1. If you want to be really pedantic (which you clearly do), I wouldn't be measuring the headphone transducers, I'd be measuring the displacement of the microphone diaphragm caused by the longitudinal displacement of air molecules between it and the headphone transducer. [1b] But I think we both knew that
2. I answered this above in reply to castleofargh – curiosity, and I'm looking at ordering cables that have the occasional bad unit so was wondering if this would even have an audible effect.

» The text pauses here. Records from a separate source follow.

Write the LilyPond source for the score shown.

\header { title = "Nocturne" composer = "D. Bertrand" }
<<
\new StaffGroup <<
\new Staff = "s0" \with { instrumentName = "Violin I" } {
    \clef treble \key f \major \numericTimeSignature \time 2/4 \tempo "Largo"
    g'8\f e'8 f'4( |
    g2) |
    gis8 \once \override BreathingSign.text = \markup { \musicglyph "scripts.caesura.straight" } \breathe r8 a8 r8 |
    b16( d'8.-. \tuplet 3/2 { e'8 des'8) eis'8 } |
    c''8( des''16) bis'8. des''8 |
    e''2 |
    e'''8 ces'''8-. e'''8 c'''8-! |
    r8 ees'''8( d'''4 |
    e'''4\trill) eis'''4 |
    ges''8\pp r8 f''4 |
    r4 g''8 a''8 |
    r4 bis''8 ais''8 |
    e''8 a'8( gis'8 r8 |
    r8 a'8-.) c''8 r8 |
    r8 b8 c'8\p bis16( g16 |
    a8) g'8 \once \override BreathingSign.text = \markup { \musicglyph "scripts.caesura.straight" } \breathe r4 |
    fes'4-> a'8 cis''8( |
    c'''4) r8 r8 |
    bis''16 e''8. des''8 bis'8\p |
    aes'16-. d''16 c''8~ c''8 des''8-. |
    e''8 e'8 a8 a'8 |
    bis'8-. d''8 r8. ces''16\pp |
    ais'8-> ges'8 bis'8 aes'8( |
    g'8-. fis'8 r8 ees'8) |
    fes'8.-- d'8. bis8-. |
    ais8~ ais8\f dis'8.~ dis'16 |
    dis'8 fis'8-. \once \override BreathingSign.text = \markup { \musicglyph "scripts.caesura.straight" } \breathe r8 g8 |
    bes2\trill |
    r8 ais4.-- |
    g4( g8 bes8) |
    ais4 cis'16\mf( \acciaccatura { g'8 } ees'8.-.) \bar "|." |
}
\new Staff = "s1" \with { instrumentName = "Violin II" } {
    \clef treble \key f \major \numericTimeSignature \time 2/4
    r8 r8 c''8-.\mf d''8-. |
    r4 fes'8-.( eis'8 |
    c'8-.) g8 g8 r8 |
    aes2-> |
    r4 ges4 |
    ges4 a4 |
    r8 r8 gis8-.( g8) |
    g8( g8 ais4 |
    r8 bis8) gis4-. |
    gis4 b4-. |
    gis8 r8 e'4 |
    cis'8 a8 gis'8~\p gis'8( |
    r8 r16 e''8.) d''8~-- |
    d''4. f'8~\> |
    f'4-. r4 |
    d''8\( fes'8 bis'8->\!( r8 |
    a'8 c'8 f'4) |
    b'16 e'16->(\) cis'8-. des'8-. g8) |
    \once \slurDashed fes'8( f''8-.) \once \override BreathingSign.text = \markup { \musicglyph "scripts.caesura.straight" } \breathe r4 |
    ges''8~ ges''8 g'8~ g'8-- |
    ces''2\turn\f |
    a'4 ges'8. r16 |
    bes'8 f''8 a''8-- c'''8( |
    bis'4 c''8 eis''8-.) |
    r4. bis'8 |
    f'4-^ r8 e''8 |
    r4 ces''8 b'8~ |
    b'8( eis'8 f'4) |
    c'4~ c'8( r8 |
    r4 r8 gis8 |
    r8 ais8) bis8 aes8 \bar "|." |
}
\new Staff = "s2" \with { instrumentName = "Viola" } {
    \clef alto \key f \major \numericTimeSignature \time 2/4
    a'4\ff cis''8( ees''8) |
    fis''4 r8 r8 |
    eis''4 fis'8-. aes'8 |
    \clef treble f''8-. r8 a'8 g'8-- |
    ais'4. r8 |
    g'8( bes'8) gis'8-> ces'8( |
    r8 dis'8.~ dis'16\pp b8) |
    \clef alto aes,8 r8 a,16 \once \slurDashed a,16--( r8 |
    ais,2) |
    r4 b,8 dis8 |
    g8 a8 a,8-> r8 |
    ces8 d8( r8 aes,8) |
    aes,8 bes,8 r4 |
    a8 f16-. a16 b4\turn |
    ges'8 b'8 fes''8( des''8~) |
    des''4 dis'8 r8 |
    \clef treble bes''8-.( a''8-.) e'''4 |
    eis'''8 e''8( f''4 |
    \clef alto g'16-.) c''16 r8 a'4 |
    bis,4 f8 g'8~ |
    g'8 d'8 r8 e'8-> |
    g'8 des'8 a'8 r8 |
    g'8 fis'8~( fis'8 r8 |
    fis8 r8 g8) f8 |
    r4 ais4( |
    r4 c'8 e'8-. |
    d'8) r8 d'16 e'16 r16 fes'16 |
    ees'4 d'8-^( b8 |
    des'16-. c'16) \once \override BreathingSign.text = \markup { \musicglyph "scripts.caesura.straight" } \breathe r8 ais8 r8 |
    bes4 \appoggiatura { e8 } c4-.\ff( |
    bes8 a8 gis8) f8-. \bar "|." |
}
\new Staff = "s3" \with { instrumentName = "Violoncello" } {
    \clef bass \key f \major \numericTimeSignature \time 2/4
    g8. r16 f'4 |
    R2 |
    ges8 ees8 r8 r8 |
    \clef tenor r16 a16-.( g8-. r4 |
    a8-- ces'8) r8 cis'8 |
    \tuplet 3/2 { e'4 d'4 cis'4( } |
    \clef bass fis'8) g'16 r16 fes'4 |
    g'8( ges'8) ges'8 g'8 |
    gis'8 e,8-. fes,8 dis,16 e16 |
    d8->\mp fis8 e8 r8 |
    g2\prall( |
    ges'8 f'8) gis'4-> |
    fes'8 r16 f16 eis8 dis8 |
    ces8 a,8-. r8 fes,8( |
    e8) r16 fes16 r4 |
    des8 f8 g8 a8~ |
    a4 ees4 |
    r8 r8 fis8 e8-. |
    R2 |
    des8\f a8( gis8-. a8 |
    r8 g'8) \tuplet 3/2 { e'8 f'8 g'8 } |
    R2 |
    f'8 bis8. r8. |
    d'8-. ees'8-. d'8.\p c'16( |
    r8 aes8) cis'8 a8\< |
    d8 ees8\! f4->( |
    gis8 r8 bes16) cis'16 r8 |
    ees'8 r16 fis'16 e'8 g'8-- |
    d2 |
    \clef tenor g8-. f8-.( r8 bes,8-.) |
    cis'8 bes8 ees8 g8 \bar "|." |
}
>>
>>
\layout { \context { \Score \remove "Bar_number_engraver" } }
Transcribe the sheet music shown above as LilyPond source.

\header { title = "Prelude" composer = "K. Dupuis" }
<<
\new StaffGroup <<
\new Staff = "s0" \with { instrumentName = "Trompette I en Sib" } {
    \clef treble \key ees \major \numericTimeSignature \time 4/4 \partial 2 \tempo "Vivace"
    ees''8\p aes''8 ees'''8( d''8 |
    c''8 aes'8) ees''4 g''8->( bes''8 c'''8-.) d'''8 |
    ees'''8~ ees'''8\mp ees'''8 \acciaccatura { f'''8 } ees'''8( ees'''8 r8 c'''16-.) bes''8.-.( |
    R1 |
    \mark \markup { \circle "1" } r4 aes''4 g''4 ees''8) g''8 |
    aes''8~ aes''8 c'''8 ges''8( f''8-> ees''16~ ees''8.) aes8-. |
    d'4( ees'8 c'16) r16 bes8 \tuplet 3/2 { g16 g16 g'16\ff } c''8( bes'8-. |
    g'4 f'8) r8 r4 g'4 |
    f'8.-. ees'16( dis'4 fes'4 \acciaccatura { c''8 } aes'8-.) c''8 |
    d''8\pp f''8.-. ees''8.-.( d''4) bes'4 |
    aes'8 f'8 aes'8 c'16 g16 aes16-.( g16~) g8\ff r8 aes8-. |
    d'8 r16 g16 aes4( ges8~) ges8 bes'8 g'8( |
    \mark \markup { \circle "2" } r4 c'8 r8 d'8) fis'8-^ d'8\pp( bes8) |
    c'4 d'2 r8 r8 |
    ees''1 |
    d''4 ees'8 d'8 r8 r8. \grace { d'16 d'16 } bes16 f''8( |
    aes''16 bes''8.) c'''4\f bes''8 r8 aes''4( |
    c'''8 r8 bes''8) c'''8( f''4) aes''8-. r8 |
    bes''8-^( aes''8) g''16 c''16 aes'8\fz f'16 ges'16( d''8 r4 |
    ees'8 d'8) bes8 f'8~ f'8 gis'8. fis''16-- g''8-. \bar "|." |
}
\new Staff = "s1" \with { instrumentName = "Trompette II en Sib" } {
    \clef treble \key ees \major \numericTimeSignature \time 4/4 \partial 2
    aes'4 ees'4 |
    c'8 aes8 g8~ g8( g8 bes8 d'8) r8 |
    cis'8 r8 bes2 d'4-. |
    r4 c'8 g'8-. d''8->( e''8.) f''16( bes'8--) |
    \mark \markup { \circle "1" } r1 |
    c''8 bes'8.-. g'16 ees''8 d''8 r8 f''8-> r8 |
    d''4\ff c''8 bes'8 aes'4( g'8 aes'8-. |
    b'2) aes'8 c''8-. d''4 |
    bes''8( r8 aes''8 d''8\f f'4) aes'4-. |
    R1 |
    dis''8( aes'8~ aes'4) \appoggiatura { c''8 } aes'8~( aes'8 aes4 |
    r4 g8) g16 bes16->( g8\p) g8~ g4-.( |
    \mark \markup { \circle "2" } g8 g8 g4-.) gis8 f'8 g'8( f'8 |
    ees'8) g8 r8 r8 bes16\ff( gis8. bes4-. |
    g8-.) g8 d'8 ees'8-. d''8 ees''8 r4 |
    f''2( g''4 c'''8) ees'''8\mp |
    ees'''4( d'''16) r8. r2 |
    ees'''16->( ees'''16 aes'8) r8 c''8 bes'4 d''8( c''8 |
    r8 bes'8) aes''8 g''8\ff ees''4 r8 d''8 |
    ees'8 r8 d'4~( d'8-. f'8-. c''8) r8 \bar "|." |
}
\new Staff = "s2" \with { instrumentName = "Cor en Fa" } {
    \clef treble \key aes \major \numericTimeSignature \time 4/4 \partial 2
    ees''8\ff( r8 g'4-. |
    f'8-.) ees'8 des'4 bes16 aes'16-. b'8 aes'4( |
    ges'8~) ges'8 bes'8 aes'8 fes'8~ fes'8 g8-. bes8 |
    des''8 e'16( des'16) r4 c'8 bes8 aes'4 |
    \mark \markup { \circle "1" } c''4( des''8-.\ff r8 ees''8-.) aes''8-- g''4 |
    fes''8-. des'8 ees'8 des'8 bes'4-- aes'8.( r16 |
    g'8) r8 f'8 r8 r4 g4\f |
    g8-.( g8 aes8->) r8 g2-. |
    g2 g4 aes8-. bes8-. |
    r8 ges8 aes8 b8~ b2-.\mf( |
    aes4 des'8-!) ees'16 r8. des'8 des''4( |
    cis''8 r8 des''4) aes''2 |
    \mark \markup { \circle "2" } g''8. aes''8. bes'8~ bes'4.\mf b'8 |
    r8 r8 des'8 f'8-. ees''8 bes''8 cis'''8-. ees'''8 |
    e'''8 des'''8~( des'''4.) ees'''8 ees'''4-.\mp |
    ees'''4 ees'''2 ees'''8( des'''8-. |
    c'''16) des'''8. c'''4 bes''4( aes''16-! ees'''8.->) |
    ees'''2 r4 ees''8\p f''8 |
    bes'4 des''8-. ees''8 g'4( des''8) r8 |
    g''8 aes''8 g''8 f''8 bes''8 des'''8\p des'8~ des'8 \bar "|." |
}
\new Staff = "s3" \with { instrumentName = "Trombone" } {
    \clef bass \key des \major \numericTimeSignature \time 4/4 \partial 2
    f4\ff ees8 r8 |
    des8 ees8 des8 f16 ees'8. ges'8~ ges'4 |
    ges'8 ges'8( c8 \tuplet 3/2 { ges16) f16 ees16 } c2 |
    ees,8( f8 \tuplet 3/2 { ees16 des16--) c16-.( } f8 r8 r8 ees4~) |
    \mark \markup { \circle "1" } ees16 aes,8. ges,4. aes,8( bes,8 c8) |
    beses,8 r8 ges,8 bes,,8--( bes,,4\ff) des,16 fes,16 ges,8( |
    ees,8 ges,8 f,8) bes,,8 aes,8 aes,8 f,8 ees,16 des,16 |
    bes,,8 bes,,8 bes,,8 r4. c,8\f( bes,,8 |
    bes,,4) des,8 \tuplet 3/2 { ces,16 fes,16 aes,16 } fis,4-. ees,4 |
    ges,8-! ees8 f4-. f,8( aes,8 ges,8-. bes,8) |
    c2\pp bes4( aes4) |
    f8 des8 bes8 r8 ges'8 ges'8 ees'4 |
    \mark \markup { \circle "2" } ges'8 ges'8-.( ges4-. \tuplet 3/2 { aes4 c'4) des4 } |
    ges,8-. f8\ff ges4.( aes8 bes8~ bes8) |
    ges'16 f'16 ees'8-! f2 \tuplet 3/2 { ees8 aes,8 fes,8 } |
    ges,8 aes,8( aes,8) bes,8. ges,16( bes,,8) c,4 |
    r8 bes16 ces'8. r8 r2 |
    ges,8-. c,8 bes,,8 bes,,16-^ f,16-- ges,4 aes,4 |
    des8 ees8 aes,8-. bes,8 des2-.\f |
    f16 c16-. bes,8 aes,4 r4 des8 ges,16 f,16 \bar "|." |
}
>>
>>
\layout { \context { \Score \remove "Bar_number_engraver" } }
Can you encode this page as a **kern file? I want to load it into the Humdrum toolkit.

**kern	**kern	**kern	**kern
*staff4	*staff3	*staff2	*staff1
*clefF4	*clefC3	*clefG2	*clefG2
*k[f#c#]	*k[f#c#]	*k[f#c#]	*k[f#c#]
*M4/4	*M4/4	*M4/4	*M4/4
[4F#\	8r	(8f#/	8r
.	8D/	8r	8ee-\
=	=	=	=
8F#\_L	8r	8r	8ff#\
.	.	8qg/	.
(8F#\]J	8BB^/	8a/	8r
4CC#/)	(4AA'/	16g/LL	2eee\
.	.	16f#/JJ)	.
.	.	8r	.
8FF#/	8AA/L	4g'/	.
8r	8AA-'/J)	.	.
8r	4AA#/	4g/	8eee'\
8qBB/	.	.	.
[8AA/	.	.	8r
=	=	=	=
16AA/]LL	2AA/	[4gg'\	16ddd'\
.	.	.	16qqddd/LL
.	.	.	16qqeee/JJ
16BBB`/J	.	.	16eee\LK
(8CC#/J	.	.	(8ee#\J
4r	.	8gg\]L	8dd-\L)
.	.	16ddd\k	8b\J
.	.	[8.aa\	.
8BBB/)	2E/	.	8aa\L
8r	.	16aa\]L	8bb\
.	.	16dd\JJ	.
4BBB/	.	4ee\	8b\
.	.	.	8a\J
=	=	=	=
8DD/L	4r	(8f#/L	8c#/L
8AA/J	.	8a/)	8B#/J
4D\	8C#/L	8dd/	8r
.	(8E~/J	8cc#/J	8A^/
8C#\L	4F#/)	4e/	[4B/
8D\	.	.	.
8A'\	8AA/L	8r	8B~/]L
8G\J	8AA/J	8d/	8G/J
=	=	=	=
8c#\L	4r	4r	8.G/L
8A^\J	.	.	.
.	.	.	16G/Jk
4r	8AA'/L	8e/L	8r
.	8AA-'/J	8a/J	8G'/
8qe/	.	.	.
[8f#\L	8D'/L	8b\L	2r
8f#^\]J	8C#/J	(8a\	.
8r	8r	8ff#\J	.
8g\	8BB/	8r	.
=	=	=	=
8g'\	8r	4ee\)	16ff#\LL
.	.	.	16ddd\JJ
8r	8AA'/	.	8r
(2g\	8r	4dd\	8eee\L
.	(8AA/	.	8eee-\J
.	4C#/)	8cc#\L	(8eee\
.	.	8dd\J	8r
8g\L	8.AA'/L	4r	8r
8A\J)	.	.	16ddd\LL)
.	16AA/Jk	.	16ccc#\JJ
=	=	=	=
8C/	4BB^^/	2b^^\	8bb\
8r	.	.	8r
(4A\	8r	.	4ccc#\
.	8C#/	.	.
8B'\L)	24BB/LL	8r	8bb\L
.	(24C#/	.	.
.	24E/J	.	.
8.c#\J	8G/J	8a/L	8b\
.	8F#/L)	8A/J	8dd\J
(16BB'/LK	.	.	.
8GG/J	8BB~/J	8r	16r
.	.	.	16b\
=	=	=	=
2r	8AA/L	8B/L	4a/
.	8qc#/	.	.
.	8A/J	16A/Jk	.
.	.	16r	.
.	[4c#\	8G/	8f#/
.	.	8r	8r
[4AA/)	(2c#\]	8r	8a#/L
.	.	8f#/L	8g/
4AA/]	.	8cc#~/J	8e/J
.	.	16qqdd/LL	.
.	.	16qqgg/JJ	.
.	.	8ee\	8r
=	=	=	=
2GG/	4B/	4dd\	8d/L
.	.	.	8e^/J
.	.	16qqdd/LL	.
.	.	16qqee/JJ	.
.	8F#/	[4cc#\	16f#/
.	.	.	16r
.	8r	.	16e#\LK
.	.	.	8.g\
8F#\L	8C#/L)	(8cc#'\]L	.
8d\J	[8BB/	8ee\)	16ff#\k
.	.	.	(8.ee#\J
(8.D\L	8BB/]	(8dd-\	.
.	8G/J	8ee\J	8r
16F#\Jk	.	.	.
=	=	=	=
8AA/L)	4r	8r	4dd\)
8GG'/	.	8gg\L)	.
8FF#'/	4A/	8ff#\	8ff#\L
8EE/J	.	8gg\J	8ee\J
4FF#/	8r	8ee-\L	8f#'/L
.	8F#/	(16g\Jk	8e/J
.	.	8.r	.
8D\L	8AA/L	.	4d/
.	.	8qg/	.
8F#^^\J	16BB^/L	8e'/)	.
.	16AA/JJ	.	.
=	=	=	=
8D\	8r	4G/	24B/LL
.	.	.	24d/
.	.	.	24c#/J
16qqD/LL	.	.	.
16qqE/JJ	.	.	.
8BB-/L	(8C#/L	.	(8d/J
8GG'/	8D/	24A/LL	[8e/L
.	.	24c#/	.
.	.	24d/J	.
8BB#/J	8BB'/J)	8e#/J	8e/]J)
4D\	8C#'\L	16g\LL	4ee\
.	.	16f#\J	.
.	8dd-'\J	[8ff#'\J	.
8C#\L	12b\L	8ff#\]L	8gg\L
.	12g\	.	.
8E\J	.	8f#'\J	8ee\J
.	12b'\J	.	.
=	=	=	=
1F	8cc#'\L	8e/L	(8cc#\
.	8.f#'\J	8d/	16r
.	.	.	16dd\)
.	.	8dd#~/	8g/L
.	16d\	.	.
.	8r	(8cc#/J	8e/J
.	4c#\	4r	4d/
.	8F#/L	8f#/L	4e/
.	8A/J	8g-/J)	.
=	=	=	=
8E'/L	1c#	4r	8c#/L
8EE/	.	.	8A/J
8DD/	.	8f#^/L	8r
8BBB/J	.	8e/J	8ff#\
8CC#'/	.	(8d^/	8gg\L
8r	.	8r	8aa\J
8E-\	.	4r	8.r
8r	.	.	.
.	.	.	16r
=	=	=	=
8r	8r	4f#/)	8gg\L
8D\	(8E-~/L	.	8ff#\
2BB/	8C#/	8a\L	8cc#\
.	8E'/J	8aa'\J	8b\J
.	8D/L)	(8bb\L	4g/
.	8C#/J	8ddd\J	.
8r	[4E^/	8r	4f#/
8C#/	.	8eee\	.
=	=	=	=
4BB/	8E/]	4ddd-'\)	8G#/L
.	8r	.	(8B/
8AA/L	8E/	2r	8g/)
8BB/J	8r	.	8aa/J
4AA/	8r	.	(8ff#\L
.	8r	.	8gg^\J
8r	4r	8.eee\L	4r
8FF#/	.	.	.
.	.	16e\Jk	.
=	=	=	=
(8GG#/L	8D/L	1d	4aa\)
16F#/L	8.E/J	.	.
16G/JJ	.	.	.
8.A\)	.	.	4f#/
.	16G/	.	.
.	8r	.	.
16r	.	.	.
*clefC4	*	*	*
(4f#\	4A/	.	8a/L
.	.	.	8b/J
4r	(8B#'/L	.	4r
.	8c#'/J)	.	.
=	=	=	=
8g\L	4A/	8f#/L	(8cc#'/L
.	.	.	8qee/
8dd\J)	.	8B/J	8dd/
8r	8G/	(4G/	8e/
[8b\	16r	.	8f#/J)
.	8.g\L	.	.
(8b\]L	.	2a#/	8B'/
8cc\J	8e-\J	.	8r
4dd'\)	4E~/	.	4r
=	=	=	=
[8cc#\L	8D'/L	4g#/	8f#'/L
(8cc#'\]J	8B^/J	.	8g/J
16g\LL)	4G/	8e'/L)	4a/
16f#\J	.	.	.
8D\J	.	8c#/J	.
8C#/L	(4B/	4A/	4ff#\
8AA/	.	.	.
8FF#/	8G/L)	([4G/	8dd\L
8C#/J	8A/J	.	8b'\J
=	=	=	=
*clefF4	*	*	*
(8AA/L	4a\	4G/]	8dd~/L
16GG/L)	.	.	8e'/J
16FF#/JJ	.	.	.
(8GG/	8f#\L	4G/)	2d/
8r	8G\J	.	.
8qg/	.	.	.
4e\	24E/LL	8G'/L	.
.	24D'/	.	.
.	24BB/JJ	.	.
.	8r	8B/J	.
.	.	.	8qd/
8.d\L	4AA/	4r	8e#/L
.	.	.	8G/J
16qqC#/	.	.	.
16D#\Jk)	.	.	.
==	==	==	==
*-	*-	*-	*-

2.a I was talking about the worst case scenario for what I'm looking at i.e. the worst measured cables in this thread:
https://www.head-fi.org/threads/resistance-of-cables-pics-comments-and-links.907998/, and obviously not a completely broken cable.
2.b [1] I’m well aware that the dB scale is logarithmic.
[2b2] A value of 0.03dB is 33.3 times lower than a value of 1dB.
[2b3] The relative (rather than multiplicative) difference is more useful, which is 0.03dB - 1dB = -0.97dB. I’m not sure where you got your 3400 figure from though. This translates to 0.03dB being 89% of the sound pressure of 1dB (see the ‘Level change Δ Lp => Ratio y for sound pressure’ converter on this page:
http://www.sengpielaudio.com/calculator-levelchange.htm).
[3] Let's leave the pedantry there, because I answered my original question a while ago, and the conclusion is, in some cases, yes, resistance imbalance in real, poorly soldered (but not broken) cables, e.g. the worst ones in the above list, can cause a just audible channel imbalance, but for most cases it won't.